_Dataset entries_.
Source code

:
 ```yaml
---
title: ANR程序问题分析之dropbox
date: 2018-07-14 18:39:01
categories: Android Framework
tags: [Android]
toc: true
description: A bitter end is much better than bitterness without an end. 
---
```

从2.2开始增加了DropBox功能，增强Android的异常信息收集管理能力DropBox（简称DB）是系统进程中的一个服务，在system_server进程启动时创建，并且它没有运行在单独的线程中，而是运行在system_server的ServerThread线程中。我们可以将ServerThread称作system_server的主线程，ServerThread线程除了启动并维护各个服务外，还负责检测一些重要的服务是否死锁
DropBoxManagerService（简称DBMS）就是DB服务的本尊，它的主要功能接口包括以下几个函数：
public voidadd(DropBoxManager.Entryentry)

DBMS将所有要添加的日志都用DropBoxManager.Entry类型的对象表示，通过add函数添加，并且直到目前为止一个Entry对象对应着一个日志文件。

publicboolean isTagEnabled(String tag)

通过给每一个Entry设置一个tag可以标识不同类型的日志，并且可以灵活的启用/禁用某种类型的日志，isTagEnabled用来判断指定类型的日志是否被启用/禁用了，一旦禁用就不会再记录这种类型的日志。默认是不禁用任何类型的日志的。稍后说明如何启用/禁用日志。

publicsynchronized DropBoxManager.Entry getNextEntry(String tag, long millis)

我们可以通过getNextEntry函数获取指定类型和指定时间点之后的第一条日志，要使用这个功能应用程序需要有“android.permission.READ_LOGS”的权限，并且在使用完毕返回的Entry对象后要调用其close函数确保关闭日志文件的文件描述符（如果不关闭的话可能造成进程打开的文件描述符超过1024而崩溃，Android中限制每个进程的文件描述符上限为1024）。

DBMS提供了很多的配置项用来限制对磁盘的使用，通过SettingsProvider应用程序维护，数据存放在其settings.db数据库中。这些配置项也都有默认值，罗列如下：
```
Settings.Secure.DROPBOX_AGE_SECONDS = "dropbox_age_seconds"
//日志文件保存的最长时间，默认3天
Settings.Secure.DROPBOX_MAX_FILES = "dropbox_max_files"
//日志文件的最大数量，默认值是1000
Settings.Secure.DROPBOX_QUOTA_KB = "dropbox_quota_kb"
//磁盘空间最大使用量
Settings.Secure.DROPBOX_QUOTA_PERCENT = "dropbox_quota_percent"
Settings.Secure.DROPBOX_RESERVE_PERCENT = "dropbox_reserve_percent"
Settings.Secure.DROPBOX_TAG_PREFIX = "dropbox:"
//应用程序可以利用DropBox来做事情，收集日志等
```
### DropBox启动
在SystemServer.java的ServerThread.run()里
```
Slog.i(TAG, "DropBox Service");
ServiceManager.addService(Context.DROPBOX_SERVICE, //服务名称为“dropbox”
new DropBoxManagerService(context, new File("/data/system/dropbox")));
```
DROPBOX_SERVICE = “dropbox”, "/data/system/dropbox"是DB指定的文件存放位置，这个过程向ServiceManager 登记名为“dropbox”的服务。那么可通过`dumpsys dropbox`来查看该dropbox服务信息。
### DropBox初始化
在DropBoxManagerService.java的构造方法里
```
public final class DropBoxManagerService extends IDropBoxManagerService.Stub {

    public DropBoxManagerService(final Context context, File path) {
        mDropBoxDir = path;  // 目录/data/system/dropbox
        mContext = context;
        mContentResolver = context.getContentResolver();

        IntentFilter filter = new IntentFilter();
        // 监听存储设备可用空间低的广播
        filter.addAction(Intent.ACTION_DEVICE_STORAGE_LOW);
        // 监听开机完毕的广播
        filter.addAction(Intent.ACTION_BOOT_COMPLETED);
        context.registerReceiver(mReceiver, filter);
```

_Exercise_. Among the lines of the data above, find those with the word "addAction" and show them.

_Result_.
        filter.addAction(Intent.ACTION_DEVICE_STORAGE_LOW);
        filter.addAction(Intent.ACTION_BOOT_COMPLETED);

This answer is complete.